=== Begin Enclosure ===

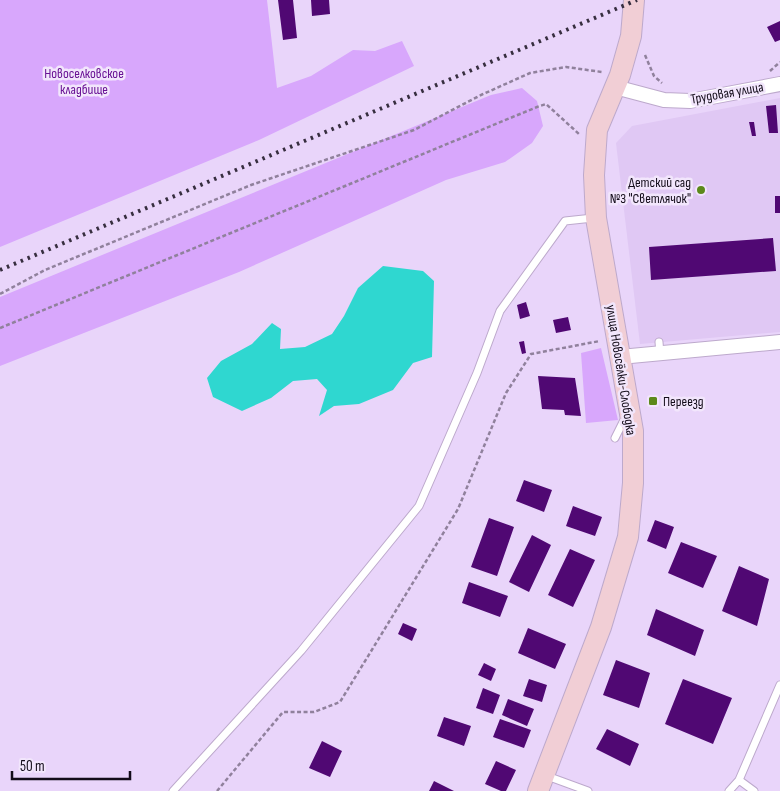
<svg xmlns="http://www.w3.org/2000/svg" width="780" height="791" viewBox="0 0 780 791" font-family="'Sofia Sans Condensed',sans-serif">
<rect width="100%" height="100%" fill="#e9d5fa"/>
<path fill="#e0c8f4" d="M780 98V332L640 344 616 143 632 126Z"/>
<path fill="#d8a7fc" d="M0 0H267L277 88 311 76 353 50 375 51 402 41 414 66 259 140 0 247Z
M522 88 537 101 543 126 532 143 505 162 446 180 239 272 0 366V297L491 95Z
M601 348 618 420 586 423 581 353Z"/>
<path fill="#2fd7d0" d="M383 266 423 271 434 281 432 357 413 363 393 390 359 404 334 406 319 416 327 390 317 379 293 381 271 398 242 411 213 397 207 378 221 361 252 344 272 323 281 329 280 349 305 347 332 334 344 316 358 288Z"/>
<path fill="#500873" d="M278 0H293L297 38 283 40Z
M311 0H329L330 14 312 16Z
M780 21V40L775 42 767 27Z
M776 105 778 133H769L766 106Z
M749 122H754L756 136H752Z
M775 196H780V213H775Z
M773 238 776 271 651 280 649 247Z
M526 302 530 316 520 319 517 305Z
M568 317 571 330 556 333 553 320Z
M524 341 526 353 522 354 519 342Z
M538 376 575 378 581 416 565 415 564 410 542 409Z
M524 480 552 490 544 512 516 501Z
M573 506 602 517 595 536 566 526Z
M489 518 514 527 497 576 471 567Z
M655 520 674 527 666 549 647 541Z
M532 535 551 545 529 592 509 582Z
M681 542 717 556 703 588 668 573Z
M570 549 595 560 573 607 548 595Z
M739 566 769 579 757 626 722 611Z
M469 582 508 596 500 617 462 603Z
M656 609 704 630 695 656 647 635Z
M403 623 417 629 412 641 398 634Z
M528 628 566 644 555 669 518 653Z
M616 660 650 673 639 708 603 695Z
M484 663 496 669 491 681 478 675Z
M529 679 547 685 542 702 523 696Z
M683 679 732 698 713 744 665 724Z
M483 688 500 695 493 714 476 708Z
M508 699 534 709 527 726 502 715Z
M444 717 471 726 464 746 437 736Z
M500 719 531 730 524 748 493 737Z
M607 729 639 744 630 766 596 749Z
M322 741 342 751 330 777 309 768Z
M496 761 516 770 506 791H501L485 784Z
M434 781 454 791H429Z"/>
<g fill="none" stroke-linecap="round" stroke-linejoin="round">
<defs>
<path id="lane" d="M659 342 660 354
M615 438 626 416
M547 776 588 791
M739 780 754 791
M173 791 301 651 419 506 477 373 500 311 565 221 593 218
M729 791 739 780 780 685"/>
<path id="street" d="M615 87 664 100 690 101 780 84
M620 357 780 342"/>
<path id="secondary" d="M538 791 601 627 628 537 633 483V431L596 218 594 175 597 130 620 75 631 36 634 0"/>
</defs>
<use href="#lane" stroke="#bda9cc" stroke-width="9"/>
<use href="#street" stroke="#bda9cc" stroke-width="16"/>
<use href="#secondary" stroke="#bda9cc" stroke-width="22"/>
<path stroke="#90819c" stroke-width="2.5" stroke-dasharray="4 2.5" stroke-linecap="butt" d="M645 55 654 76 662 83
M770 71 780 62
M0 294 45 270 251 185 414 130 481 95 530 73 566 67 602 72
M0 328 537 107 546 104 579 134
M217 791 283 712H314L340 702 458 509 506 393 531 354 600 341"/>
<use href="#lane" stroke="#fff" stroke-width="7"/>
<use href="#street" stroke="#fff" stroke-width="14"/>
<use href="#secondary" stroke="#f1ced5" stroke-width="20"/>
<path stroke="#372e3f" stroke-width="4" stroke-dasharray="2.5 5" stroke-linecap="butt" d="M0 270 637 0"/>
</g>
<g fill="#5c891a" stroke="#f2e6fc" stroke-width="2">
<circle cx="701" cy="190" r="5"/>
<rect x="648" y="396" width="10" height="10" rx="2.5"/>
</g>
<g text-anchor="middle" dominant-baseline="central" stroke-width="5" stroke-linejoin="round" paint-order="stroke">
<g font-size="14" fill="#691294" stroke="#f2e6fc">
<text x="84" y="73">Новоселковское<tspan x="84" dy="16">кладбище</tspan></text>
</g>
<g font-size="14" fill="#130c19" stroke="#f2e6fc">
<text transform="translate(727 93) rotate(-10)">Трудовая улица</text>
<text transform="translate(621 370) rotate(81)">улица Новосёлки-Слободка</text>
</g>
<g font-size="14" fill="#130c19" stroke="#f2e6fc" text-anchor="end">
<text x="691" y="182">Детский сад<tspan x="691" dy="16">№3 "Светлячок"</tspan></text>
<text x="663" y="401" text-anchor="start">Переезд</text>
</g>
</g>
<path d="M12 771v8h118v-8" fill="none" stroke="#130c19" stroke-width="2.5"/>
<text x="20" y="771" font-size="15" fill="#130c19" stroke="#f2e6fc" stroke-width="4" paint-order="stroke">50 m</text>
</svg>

=== End Enclosure ===

● **Assignment**
The copy must match each record exactly, apart from the images, which stay out.

● **Written answer**
<svg xmlns="http://www.w3.org/2000/svg" width="780" height="791" viewBox="0 0 780 791" font-family="'Sofia Sans Condensed',sans-serif">
<rect width="100%" height="100%" fill="#e9d5fa"/>
<path fill="#e0c8f4" d="M780 98V332L640 344 616 143 632 126Z"/>
<path fill="#d8a7fc" d="M0 0H267L277 88 311 76 353 50 375 51 402 41 414 66 259 140 0 247Z
M522 88 537 101 543 126 532 143 505 162 446 180 239 272 0 366V297L491 95Z
M601 348 618 420 586 423 581 353Z"/>
<path fill="#2fd7d0" d="M383 266 423 271 434 281 432 357 413 363 393 390 359 404 334 406 319 416 327 390 317 379 293 381 271 398 242 411 213 397 207 378 221 361 252 344 272 323 281 329 280 349 305 347 332 334 344 316 358 288Z"/>
<path fill="#500873" d="M278 0H293L297 38 283 40Z
M311 0H329L330 14 312 16Z
M780 21V40L775 42 767 27Z
M776 105 778 133H769L766 106Z
M749 122H754L756 136H752Z
M775 196H780V213H775Z
M773 238 776 271 651 280 649 247Z
M526 302 530 316 520 319 517 305Z
M568 317 571 330 556 333 553 320Z
M524 341 526 353 522 354 519 342Z
M538 376 575 378 581 416 565 415 564 410 542 409Z
M524 480 552 490 544 512 516 501Z
M573 506 602 517 595 536 566 526Z
M489 518 514 527 497 576 471 567Z
M655 520 674 527 666 549 647 541Z
M532 535 551 545 529 592 509 582Z
M681 542 717 556 703 588 668 573Z
M570 549 595 560 573 607 548 595Z
M739 566 769 579 757 626 722 611Z
M469 582 508 596 500 617 462 603Z
M656 609 704 630 695 656 647 635Z
M403 623 417 629 412 641 398 634Z
M528 628 566 644 555 669 518 653Z
M616 660 650 673 639 708 603 695Z
M484 663 496 669 491 681 478 675Z
M529 679 547 685 542 702 523 696Z
M683 679 732 698 713 744 665 724Z
M483 688 500 695 493 714 476 708Z
M508 699 534 709 527 726 502 715Z
M444 717 471 726 464 746 437 736Z
M500 719 531 730 524 748 493 737Z
M607 729 639 744 630 766 596 749Z
M322 741 342 751 330 777 309 768Z
M496 761 516 770 506 791H501L485 784Z
M434 781 454 791H429Z"/>
<g fill="none" stroke-linecap="round" stroke-linejoin="round">
<defs>
<path id="lane" d="M659 342 660 354
M615 438 626 416
M547 776 588 791
M739 780 754 791
M173 791 301 651 419 506 477 373 500 311 565 221 593 218
M729 791 739 780 780 685"/>
<path id="street" d="M615 87 664 100 690 101 780 84
M620 357 780 342"/>
<path id="secondary" d="M538 791 601 627 628 537 633 483V431L596 218 594 175 597 130 620 75 631 36 634 0"/>
</defs>
<use href="#lane" stroke="#bda9cc" stroke-width="9"/>
<use href="#street" stroke="#bda9cc" stroke-width="16"/>
<use href="#secondary" stroke="#bda9cc" stroke-width="22"/>
<path stroke="#90819c" stroke-width="2.5" stroke-dasharray="4 2.5" stroke-linecap="butt" d="M645 55 654 76 662 83
M770 71 780 62
M0 294 45 270 251 185 414 130 481 95 530 73 566 67 602 72
M0 328 537 107 546 104 579 134
M217 791 283 712H314L340 702 458 509 506 393 531 354 600 341"/>
<use href="#lane" stroke="#fff" stroke-width="7"/>
<use href="#street" stroke="#fff" stroke-width="14"/>
<use href="#secondary" stroke="#f1ced5" stroke-width="20"/>
<path stroke="#372e3f" stroke-width="4" stroke-dasharray="2.5 5" stroke-linecap="butt" d="M0 270 637 0"/>
</g>
<g fill="#5c891a" stroke="#f2e6fc" stroke-width="2">
<circle cx="701" cy="190" r="5"/>
<rect x="648" y="396" width="10" height="10" rx="2.5"/>
</g>
<g text-anchor="middle" dominant-baseline="central" stroke-width="5" stroke-linejoin="round" paint-order="stroke">
<g font-size="14" fill="#691294" stroke="#f2e6fc">
<text x="84" y="73">Новоселковское<tspan x="84" dy="16">кладбище</tspan></text>
</g>
<g font-size="14" fill="#130c19" stroke="#f2e6fc">
<text transform="translate(727 93) rotate(-10)">Трудовая улица</text>
<text transform="translate(621 370) rotate(81)">улица Новосёлки-Слободка</text>
</g>
<g font-size="14" fill="#130c19" stroke="#f2e6fc" text-anchor="end">
<text x="691" y="182">Детский сад<tspan x="691" dy="16">№3 "Светлячок"</tspan></text>
<text x="663" y="401" text-anchor="start">Переезд</text>
</g>
</g>
<path d="M12 771v8h118v-8" fill="none" stroke="#130c19" stroke-width="2.5"/>
<text x="20" y="771" font-size="15" fill="#130c19" stroke="#f2e6fc" stroke-width="4" paint-order="stroke">50 m</text>
</svg>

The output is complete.